Mr. Feldman’s devotion to public service was extraordinary. He served on John Kennedy’s staff at the Democratic National Convention in 1960, and after the election helped draft proposals for the reorganization of the federal regulatory agencies. In that administration, he was a consultant to Secretary of Commerce Luther W. Hodges, and served on a special mission to Africa and the Middle East.
He was one of the New Yorkers who persuaded Robert Kennedy to run for the Senate in 1964, and accepted Kennedy’s offer to be the campaign scheduler and to supervise the advance teams for each stop around the state. They remained close professionally and personally, and Justin was a pallbearer at the Kennedy funeral service.
In the early 1960s, as chairman of the law committee of the Manhattan Democrats, Mr. Feldman challenged the constitutionality of the 1961 redistricting statute that redrew the borough’s four Congressional districts. Most shocking were the Upper East Side/Silk Stocking District of Congressman John Lindsay, which excluded 97 per cent of Manhattan’s nonwhite residents, and Cong. Adam Clayton Powell Jr.’s East Harlem turf, which excluded 99.5 per cent of its white residents.
Mr. Feldman argued the case — Wright vs. Rockefeller — in the United States Supreme Court in 1964, telling the jurists that redistricting “hurts the Negroes because it puts all their influence in one district and denies them the ability to influence Congressional elections in other districts.”
He was questioned by Justice John Marshall Harlan 2nd, who said: “If you started out to construct a segregated Congressional district, could you do a better job than this?” Mr. Feldman replied: “It would be absolutely impossible.” In February, 1964, the court ruled 7 to 2 that the plaintiffs failed to prove racial discrimination.

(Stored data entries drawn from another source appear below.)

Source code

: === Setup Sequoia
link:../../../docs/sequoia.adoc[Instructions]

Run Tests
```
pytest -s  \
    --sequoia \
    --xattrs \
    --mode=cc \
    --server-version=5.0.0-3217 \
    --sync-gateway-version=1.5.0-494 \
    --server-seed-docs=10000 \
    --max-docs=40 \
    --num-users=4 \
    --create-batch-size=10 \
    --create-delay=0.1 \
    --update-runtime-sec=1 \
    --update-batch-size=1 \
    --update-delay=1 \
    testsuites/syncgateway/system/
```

Mr. Feldman was also chairman of the City Bar Association’s Committee on the Judiciary, on which he served for 10 years, and by appointment of Governor Rockefeller on the board of the Metropolitan Transit Authority, and by appointment of Mayor Koch a member of the 1983 New York City Charter Revision Commission.
In addition to his long record of public service and his distinguished career as a litigator and corporate lawyer, he had indomitable spirit and courage, great good humor, profound love of family, friends, the law, life and the Vineyard. There is no place in the world where he was happier than at his home in Chilmark. He thoroughly enjoyed swimming in the ocean at Black Point Beach, selecting his fish at Larsen’s, eating in Menemsha at The Bite and The Galley, and welcoming beloved friends and family for meals and visits. Justin had a great run, to the very last day of his long, full life.
Learning of his death, his longtime friend and Vineyarder Vernon Jordan said: “Justin Feldman taught me that friendship is the medicine of life. He was a dear friend and a great man.”
He received exquisite medical care on the Island from Drs. Jeffrey Zack and Sean Kelly of Lifeguard Medical Services, and from Drs. Tim Guiney and Rocco Monto. The superb Vineyard Nursing Association was his lifeline for the last three years, for which he was deeply grateful.
In addition to his wife Linda, he is survived by three children: Jane Feldman of Denver, Colo., Diane Feldman of Washington, D.C., and Geoffrey Feldman of Lowell; and by two grandsons, Matthew and Alexander Zavislan, also of Denver; and by his brother and sister in law, Guy and Marisa Fairstein, and their children and grandchildren.
In lieu of flowers, gifts may be made in support of the Justin Feldman ’42 Public Service Fellowship and sent to Columbia Law School, 435 W. 116th Street, Box A2, New York, New York 10027.
A funeral on Abel’s Hill will be private, and a celebration of a long life well-lived will be announced at a later date.